We should first of all remember that this historic college was founded by Bishop Bateman in 1340 with the aim of training young people who would foster "divine worship" and the study of the civil sciences, in a context that became famous for its focus on law and jurisprudence. Built next to the River Cam, the college contains a small chapel constructed in and around 1366, known for being the smallest chapel among the colleges of Cambridge: this intimate, meditative character also marked the architecture of other buildings in the college, such as the hall built in 1729 by order of the Master at the time, Sir Nathaniel Lloyd. We can also imagine that the new architecture has been influenced by this character, given the precise proportioning of the small building in relation to its surrounding neighbours. The project is the result of lengthy research on form and sizing, conducted by making sketches and study models to verify proportions and measurements. I t should be emphasized, in this case, that only through the making of models of this type is it possible to test proportions, spans, openings and forms. Therefore these are clearly not models made a posteriori and displayed only for publication on websites and in magazines, as often happens today, because in this case the models have been made for the sole purpose of controlling forms and proportions in a sensitive context such as that of Avery Court: this is borne out by the humble materials utilized (normal paper and vegetable cardboard), quite unlike the usual materials and colours in vogue. The forms chosen bring out the intelligence of the design approach, leading to geometric factors capable of echoing the orthogonal character and dimension of the context, permitting perfect light for the surrounding windows facing the courtyard, especially the large ones of the nearby chapel, not compromised by the presence of the new architectural volume. The refined choice of materials is in harmony with those of the surrounding buildings: the use of coloured prefabricated concrete partitions is joined by deployment of two types of stone: a straw yellow sandstone, like "soft" Portland stone, and a harder pale grey stone in contact with the ground. The former, through its porousness, has an acoustic functioning, to control internal reverberation; the latter, with a more rugged surface, protects the building at the ground seam.

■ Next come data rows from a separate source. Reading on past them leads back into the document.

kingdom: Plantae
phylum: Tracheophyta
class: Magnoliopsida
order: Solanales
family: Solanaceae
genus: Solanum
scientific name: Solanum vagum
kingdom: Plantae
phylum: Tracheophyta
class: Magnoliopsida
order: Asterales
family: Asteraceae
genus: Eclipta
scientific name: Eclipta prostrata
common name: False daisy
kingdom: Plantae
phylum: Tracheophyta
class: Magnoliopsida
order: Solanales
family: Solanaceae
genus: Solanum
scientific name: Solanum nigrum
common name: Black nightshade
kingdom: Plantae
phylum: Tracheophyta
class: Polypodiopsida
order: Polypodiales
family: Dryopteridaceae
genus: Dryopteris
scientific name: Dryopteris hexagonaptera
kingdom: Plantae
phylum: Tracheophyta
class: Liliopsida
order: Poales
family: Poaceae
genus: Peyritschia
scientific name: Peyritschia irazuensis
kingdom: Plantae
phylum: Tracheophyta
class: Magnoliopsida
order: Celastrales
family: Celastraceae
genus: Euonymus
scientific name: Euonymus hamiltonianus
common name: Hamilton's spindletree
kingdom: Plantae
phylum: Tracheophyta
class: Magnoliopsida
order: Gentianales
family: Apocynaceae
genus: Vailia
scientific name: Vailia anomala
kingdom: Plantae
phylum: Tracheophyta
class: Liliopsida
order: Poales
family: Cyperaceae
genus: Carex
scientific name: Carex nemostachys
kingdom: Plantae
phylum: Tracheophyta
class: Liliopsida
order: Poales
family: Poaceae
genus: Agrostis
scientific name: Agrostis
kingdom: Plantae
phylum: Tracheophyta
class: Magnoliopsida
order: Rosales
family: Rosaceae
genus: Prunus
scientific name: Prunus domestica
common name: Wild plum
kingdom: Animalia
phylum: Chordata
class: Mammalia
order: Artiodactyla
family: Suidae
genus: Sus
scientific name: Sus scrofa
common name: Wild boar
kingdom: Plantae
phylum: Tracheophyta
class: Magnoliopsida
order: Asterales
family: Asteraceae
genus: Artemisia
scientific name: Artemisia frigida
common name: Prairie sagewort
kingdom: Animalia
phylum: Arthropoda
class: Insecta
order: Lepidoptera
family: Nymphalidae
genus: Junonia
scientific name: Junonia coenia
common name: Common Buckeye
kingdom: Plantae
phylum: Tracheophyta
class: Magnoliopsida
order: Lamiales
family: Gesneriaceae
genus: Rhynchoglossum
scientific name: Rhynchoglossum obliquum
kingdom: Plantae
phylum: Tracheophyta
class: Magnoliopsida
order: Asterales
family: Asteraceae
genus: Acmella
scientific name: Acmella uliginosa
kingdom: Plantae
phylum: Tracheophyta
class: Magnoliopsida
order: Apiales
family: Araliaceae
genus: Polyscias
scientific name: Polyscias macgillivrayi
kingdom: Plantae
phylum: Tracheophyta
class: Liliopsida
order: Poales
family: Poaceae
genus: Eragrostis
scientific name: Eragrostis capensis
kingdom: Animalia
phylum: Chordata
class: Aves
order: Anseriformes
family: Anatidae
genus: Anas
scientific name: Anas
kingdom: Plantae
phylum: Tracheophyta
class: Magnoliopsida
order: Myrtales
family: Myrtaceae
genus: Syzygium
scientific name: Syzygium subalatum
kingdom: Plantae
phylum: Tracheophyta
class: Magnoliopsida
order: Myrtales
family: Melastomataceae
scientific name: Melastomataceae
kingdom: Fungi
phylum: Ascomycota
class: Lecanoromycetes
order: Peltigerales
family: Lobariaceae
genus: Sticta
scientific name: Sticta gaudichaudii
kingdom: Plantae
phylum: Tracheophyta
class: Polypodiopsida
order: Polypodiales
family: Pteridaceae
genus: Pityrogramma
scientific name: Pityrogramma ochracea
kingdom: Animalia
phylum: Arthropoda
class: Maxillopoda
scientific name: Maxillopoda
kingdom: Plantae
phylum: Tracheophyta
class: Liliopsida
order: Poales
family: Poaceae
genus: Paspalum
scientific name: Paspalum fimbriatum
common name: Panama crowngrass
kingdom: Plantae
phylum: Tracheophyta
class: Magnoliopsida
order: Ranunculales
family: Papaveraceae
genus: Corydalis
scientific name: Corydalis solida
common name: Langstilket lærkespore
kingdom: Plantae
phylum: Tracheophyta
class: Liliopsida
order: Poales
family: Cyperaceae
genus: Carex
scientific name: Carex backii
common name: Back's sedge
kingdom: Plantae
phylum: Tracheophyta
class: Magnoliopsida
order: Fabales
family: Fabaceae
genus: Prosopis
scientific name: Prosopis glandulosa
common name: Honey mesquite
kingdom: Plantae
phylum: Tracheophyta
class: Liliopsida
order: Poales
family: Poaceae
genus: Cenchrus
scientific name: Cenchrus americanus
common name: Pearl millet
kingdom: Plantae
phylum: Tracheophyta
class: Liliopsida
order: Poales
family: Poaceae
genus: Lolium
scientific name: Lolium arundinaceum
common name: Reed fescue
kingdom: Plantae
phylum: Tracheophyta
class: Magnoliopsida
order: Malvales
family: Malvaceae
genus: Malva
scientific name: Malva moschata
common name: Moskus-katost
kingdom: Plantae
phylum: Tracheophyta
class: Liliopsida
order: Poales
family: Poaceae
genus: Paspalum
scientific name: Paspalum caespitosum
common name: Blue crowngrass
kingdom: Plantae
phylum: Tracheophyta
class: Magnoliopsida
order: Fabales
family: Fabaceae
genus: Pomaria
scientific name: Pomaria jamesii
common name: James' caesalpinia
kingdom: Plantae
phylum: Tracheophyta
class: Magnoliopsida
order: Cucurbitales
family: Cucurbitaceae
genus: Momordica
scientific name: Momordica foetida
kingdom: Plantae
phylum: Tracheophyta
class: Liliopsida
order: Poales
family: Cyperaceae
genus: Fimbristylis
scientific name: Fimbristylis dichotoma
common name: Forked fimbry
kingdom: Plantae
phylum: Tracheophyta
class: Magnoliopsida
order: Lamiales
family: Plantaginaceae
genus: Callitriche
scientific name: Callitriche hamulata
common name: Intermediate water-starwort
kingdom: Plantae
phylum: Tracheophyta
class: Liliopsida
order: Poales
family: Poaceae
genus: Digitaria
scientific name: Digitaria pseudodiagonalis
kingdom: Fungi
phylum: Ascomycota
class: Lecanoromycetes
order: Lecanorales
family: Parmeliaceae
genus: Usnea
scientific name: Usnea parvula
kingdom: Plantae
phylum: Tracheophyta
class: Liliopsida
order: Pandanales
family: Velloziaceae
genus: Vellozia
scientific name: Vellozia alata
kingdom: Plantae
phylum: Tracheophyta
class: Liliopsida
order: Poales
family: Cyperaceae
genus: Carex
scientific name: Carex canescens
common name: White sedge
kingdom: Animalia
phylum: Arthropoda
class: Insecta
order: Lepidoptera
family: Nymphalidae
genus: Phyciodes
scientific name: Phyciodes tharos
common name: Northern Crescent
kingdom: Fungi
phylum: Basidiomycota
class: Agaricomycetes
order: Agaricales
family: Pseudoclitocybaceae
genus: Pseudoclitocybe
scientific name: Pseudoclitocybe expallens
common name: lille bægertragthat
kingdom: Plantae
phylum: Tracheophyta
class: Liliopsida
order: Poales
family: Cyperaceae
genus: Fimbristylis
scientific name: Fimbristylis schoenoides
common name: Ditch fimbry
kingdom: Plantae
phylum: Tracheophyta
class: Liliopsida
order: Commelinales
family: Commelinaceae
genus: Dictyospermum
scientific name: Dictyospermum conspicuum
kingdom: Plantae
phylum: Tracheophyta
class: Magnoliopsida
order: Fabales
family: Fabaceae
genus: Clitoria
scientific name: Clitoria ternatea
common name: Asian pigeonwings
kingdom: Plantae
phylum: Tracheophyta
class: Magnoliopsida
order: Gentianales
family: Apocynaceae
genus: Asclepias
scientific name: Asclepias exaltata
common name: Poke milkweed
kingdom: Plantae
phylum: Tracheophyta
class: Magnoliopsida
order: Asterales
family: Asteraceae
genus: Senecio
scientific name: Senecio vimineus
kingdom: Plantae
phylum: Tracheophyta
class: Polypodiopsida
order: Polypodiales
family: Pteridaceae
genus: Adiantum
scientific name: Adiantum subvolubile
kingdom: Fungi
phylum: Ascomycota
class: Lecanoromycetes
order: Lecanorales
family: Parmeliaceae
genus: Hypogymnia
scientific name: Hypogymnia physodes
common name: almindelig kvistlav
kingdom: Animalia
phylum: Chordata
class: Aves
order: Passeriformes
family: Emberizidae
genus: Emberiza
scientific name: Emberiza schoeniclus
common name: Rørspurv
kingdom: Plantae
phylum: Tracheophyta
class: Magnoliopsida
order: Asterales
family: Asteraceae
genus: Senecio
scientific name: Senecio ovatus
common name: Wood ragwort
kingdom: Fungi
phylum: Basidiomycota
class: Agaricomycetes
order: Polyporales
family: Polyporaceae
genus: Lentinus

The central plan makes it possible to have four lateral spaces for listening, and a central space for the performer. The lateral modules are flanked by shelving to contain the college's large collection of musical scores, while the central space is two stories high, topped by a lantern to capture sunlight. A refined climate control system, with its main technical compartment in a portion below the building, triggers exchange with the upper part through channels positioned inside the lateral shelving. The control of temperature and humidity inside the space is fundamental for the conservation of the antique harpsichord. The perimeter windows open on to a courtyard created by landscape designer Kim Wilkie with a special selection of plants positioned at the edges, creating a natural backdrop for concerts in the summer. The new facility finally makes it possible to host harpsichord concerts and lessons, as well as the 22-voice choir of the college. The stone surfaces reflect the sound, while those in patinated brass of the document containers on the walls, together with the glass of the perimeter windows, help to achieve the required level of reverberation.

The project takes form through an elementary but very refined structure that sets the character of the new building, as has happened in many other projects by McLaughlin in the past, where the arrangement of the structure and the voids becomes a unit of measure and reference for the design of the entire building: a sort of musical composition that repeats the same series of elements with single or double cadences at the different levels. A matrix that utilizes the depth of the vertical posts at the perimeter as an effective filter to control the angle of the sunlight, creating an intimate character inside the building that reflects the atmosphere of the entire college.